Novoa is a product of the San Francisco public schools and identifies strongly with his bilingual students and their families. He has a strong classroom culture and relationships with students, but has found lesson study to be a great way of learning some of the more technical aspects of teaching from his colleagues. Lesson study observations of his classroom have helped him understand and build upon how much students learn from one another.

“I’ve noticed they don’t have those abilities to have that conversation and explain what they’re doing,” Novoa said. “So I’ve given more sentence frames. We’ve taken time on discussing how conversation works. What’s the difference between a normal lunchroom conversation and an academic conversation?” He’s pushing students to ask questions, discuss their ideas and listen closely to one another. And now, towards the end of the year, he thinks all that work on how to communicate about learning is paying off. Lesson study helped him hone in on why students were having difficulty talking to each other and he was then able to support them until they improved their skills.

Lesson study is very different from other professional development, Novoa said. While an outside expert’s ideas might be interesting and helpful, there’s no follow up to see how students reacted to it. “[Lesson study] is what we need to get better at our practice,” Novoa said. He’s grateful for the ability to think through what happened in the classroom and improve upon it, instead of just assuming that it worked.

Increasingly education leaders are seeing lesson study as a powerful way to grow teacher-leaders willing to try new things and continually improve. The process helps to create a supportive environment within a building that bolsters the hard work of teaching. But it requires leadership from principals and districts.
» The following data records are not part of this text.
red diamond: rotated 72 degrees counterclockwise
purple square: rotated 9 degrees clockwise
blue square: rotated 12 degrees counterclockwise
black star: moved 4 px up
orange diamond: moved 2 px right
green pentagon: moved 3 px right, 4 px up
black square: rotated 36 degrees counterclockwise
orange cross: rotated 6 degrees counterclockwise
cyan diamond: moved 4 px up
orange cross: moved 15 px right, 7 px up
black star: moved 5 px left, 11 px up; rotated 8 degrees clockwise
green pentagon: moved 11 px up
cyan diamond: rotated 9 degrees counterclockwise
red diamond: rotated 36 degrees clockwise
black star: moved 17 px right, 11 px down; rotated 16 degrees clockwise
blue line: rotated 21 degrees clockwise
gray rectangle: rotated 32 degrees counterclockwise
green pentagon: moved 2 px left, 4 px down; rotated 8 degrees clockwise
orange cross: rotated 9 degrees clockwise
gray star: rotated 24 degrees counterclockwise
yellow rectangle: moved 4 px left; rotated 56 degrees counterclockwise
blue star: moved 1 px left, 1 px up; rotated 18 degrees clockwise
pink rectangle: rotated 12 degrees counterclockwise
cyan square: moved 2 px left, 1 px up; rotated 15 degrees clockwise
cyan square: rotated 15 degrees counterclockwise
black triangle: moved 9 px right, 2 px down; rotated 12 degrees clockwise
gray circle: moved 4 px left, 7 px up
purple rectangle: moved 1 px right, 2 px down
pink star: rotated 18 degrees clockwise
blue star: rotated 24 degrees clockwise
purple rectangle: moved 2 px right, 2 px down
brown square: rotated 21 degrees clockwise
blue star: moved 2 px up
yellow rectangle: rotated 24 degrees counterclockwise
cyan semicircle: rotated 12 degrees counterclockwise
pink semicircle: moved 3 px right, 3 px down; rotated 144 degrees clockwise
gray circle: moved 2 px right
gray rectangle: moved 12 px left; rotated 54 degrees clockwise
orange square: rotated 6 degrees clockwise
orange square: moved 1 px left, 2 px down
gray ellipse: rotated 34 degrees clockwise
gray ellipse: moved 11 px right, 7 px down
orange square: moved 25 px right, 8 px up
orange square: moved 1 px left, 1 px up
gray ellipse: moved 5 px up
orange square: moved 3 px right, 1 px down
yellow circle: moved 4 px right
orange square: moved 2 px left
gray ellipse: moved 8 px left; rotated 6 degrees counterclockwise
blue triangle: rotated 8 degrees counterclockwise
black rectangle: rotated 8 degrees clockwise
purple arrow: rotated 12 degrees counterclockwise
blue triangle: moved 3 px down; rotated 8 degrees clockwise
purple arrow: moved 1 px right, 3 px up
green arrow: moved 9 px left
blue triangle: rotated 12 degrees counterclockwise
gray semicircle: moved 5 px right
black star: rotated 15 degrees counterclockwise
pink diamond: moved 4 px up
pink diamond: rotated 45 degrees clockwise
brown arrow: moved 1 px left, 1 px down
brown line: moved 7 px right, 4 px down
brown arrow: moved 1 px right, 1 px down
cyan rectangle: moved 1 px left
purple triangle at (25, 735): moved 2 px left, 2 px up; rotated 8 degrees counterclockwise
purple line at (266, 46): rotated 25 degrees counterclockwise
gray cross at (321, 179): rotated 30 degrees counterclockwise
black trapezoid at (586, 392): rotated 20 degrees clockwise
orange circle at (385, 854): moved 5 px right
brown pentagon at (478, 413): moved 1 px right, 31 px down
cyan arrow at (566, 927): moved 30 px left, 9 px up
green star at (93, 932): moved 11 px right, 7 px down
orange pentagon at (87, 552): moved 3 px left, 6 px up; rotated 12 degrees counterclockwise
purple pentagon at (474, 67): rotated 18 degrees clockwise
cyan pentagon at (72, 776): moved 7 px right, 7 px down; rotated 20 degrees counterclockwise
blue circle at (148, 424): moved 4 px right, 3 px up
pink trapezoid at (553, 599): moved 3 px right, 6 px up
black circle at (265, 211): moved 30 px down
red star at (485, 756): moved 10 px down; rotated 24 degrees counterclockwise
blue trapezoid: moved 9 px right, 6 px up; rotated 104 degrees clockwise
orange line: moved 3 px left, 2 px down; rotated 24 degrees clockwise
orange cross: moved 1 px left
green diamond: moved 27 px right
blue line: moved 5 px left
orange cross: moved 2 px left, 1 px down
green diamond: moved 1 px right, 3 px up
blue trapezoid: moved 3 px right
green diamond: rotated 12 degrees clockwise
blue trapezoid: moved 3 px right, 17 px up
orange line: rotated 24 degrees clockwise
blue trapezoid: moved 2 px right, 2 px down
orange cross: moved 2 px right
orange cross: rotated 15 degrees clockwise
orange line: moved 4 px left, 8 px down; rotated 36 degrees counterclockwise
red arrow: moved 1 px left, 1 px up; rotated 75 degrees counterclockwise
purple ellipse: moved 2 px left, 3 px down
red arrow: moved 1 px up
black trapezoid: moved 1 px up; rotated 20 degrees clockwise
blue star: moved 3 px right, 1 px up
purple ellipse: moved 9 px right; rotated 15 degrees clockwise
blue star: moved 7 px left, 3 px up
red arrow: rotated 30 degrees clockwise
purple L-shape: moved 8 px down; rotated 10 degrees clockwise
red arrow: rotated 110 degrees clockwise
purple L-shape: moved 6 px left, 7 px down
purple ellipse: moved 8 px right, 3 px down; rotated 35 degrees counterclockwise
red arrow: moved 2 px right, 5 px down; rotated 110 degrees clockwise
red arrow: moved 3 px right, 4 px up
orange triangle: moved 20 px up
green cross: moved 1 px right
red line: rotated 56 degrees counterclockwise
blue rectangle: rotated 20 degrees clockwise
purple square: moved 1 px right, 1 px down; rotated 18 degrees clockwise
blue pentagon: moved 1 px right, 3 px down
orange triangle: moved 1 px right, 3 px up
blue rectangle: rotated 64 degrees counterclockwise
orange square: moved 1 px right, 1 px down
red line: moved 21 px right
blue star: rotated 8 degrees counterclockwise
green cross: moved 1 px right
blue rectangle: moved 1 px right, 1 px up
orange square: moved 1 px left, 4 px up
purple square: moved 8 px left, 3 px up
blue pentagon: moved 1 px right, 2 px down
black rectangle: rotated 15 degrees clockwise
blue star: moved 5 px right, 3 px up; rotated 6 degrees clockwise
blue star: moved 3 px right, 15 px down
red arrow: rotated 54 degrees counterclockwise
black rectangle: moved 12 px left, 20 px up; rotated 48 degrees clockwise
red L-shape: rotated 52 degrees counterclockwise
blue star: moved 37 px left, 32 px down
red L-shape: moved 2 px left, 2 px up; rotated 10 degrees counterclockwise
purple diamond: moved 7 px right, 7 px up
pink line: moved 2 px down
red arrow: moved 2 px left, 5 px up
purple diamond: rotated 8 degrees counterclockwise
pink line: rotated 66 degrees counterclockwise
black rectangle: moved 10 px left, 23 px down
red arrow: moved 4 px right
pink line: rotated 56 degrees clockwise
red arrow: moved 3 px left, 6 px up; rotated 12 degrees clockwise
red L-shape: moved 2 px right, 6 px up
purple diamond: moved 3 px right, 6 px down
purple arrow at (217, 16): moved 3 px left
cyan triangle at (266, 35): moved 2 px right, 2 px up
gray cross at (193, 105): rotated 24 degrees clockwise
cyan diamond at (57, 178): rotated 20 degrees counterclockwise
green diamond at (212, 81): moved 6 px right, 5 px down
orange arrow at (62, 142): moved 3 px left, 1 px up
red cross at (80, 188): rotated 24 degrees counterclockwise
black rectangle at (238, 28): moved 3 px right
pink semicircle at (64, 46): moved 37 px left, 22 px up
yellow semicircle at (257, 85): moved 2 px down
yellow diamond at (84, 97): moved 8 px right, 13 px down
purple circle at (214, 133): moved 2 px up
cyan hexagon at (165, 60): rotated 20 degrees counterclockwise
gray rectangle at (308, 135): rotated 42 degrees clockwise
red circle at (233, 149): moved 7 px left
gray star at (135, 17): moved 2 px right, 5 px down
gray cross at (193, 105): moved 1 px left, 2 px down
Teachers need time to plan their lessons together, observe one another’s classes and to debrief after the lesson. In order to give them the time they need, the school or district has to pay substitute teachers and allocate planning time. At Sanchez, the model has gained traction and the principal has decided to allocate professional development money and time to implement lesson study school-wide as a central part of its professional development.